SCIENTISTS have made a breakthrough in helping tackle typhoid among slum dwellers.
The University of Brighton team won funding from the Bill and Melinda Gates Foundation to carry out the work.
Focusing on people living in the Indian city of Kolkata, researchers shared the university’s methods of tracking micro-organisms to their source with Indian and US scientists.
They managed to use the method successfully for the first time to identify pollution of human origin in what is India’s second largest city.
James Ebdon, reader in the university’s school of environment and technology, said: “This breakthrough is an important first step in a three-year project to map environmental transmission routes of typhoid in urban India by combining novel microbiological protocols with social science approaches.”
Typhoid is a bacterial infection that can spread throughout the body, affecting many organs and without prompt treatment can be fatal.
It remains one of the most serious health burdens in India, particularly for children, and is compounded by poverty, inadequate water supply and poor sanitation.
It is hoped the breakthrough research by the Brighton scientists will demonstrate how typhoid spreads through poor urban communities so that more effective barriers to the disease can be put in place.
The work in India is the latest example of the Brighton team’s efforts to support disease prevention in developing countries.
Previously the team played a key role in responding to the 2010 cholera outbreak in Haiti and its advice was later sought by the World Health Organisation in response to the West African ebola outbreak.
Dr Ebdon led the Kolkata work, which is part of the Sanipath Typhoid project, run by the Global Centre for Safe Water, Sanitation and Hygiene at Emory University in Atlanta.
He works alongside the University of Brighton’s Diogo Trajano, a research fellow in the school of environment and technology, who has made similar progress in Africa, with funding from the Medical Research Council.

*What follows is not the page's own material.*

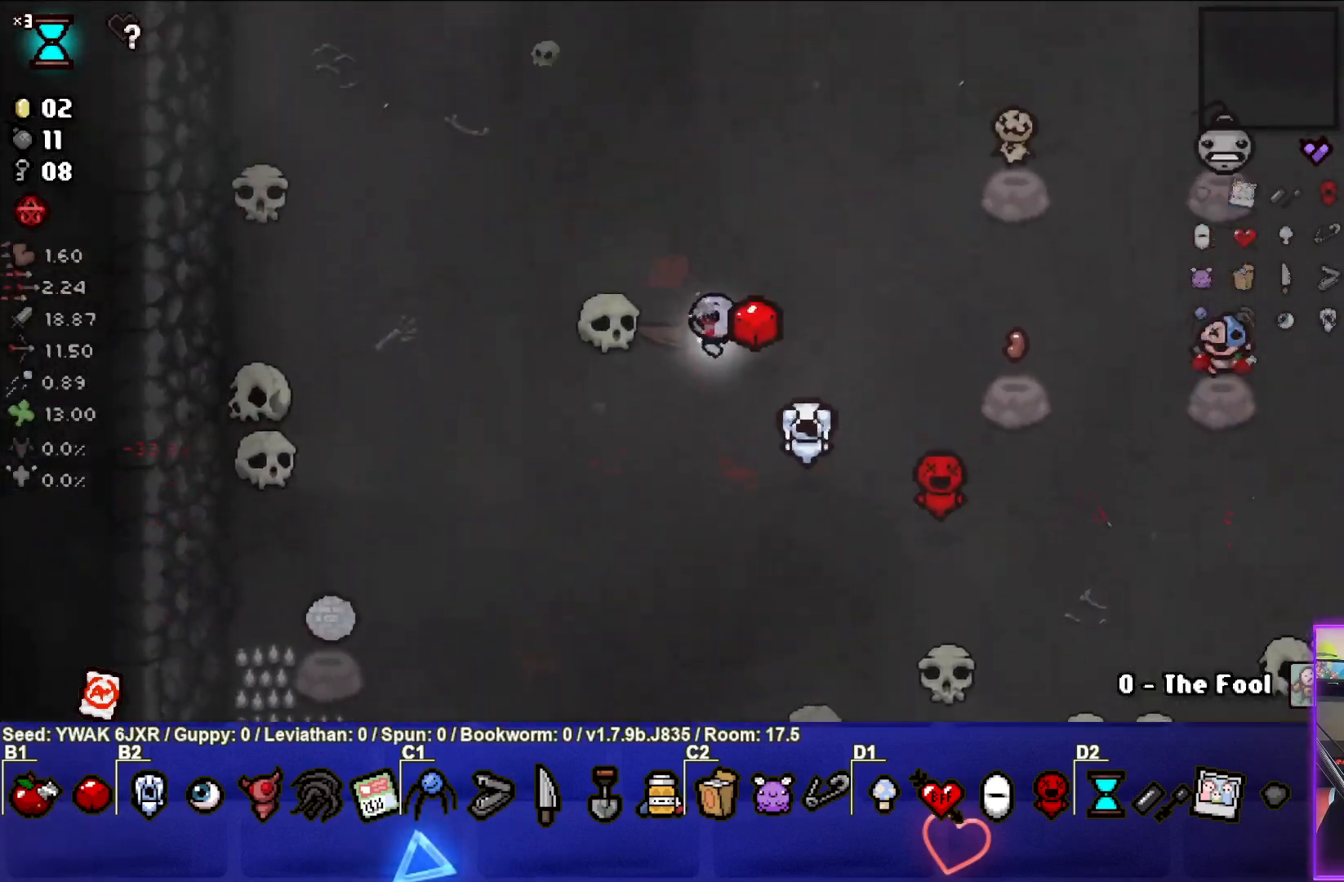
{"buttons": [], "left_stick": "center", "right_stick": "center", "events": [[400, "left_stick", "center"]]}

Huw Taylor, the university’s professor of microbial ecology, accompanied Dr Ebdon in India.
“He said: “This is a very exciting step forward for water and sanitation research at the university.
“In recent years we have become widely recognised for the global impact of our work but James’s success in India, along with Diogo’s advances in rural Kenya, are now using Brighton’s practical knowledge for the benefit of those in greatest need.”